What are the three points of the rhetorical triangle?

Ethos is directly related to the speaker and his character. Any writing which is ethos-driven focuses on the author’s reputation. Aristotle believed that the speaker’s task would become easier if the audience identified with the speaker’s credibility. The general perception being that the audience readily believes good men than others. Ethos is the result of an interpretation resulting form the interaction between the speaker and the audience. Ethos refers among other thing various aspects of the speaker relating to his charisma, expertise, height, movement, dress, eye contact, trust, sincerity, grooming and other such qualities that lend credibility to his personality.

Pathos is appeal focusing on psychological state and emotions of the audience. The basic premise here is that when we are in a pleasant mood we are easily persuaded than when we are in a hostile mood. Most advertisement writing takes recourse to pathos in their manner of expression.

Logos appeals to one’s reasoning or logical ability. Proof is provided to the listener by the substance or logic of the message. Humans basically function and make decisions on what appeals to their senses. By this reasoning the audience tries to find if the speaker’s communication is convincing. Any academic writing or official documents are often driven by logos.

What are the guidelines for using Ethos, Pathos and Logos?
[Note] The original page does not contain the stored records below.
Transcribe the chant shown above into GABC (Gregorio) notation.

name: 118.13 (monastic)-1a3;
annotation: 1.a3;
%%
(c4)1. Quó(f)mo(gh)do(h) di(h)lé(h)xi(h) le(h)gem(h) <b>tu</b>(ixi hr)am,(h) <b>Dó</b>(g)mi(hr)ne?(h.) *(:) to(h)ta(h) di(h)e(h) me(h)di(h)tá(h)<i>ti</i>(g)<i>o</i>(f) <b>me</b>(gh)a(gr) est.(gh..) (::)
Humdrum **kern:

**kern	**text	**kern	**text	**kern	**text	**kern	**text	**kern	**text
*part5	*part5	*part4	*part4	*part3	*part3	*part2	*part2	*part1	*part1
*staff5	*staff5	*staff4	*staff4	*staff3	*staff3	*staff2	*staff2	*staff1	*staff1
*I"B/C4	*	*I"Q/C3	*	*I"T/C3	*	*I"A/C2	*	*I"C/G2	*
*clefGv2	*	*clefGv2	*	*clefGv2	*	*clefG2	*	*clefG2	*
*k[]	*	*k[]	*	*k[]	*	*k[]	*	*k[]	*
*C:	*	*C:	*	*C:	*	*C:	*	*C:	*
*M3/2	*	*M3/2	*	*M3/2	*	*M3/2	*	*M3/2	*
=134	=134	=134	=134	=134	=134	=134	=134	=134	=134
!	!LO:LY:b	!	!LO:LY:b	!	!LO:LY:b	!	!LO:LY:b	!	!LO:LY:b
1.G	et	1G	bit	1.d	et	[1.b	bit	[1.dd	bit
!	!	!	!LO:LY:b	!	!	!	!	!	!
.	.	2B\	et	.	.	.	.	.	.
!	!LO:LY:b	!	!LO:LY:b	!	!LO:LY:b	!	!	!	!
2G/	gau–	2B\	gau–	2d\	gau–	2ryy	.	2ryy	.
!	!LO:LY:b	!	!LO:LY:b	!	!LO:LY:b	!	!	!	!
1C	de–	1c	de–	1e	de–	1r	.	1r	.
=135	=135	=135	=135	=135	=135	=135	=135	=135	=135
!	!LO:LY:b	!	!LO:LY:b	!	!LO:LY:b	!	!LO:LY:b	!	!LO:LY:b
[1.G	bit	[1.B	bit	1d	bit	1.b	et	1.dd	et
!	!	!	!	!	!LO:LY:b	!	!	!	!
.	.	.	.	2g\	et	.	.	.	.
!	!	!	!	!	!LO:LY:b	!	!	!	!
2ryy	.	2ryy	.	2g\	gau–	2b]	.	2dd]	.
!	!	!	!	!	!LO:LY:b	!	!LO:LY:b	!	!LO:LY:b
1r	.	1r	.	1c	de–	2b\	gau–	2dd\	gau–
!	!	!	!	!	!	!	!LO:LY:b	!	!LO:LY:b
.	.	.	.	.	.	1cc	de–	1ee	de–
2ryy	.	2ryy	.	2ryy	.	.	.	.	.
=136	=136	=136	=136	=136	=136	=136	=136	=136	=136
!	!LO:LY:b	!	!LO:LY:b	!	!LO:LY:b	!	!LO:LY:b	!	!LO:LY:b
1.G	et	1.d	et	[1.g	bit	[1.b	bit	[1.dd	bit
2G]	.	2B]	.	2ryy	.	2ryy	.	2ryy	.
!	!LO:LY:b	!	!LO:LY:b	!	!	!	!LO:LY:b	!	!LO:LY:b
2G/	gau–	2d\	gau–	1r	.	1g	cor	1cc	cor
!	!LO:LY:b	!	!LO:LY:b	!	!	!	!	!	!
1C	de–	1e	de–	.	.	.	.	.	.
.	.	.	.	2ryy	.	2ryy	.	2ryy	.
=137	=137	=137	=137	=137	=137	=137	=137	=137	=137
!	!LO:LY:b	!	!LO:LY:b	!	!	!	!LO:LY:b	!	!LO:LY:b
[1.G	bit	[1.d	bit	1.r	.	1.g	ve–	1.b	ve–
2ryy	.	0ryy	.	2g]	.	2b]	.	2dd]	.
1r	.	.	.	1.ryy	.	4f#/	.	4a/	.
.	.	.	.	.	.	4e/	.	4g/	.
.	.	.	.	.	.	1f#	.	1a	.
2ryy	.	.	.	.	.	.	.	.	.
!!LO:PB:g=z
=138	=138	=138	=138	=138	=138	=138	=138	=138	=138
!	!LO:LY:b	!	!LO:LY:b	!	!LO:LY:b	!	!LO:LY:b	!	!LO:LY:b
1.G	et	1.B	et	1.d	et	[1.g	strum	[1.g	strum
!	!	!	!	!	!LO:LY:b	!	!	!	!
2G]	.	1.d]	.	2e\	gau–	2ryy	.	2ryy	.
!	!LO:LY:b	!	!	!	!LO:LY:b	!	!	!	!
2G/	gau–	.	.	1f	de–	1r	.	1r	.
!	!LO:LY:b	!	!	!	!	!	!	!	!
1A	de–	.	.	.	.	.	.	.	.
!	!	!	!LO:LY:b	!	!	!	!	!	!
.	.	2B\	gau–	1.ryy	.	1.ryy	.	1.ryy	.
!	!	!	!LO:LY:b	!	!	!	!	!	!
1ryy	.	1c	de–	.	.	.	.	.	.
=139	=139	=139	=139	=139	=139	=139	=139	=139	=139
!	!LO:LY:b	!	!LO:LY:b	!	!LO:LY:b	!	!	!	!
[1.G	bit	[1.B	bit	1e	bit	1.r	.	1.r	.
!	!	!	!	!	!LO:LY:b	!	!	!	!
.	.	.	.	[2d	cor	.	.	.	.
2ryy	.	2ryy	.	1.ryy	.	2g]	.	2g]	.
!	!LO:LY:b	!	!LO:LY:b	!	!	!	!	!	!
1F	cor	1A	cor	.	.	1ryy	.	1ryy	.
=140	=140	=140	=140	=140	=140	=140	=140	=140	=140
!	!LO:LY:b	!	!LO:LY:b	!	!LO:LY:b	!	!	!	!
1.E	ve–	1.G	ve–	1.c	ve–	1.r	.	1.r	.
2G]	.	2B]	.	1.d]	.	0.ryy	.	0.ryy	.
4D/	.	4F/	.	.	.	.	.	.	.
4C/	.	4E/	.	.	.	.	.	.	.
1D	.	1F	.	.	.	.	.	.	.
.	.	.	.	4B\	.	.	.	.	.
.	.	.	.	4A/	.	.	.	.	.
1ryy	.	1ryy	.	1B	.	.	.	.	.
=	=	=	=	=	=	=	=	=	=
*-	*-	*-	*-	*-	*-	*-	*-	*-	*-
It is possible to understand how others are using ethos, pathos and logos in their writing as well as to asses whether you are using them correctly in your communication by following some basic guidelines.

While dealing with ethos, it is necessary to be aware of the writer’s qualifications and make sure that he has established his authority over the subject matter. The writer should also take care to refer to a number of viewpoints and document the sources used in the text appropriately. The other things that the writer has to keep in mind are the use of an appropriate diction, tone and style in the text.

With respect to pathos, the writer should take care to include vivid details, images and examples that can satisfy the reader’s imagination and engage his emotions. Besides the writer should keep in mind the reader’s beliefs and values and make it easy for the reader to connect with the examples used in the writing.

With respect to Logos you can find out if the thesis or writing is clear and to the point. The arguments should be arranged in a well ordered sequence and supported by appropriate reasons and strong evidence.

The rhetorical triangle suggests a balance of the three elements of Ethos, Pathos and Logos. At times depending on the audience and the purpose of the text, it may be possible to tilt the favor more towards a certain element or appeal. But it’s best to achieve a balance of all the three appeals in any communication.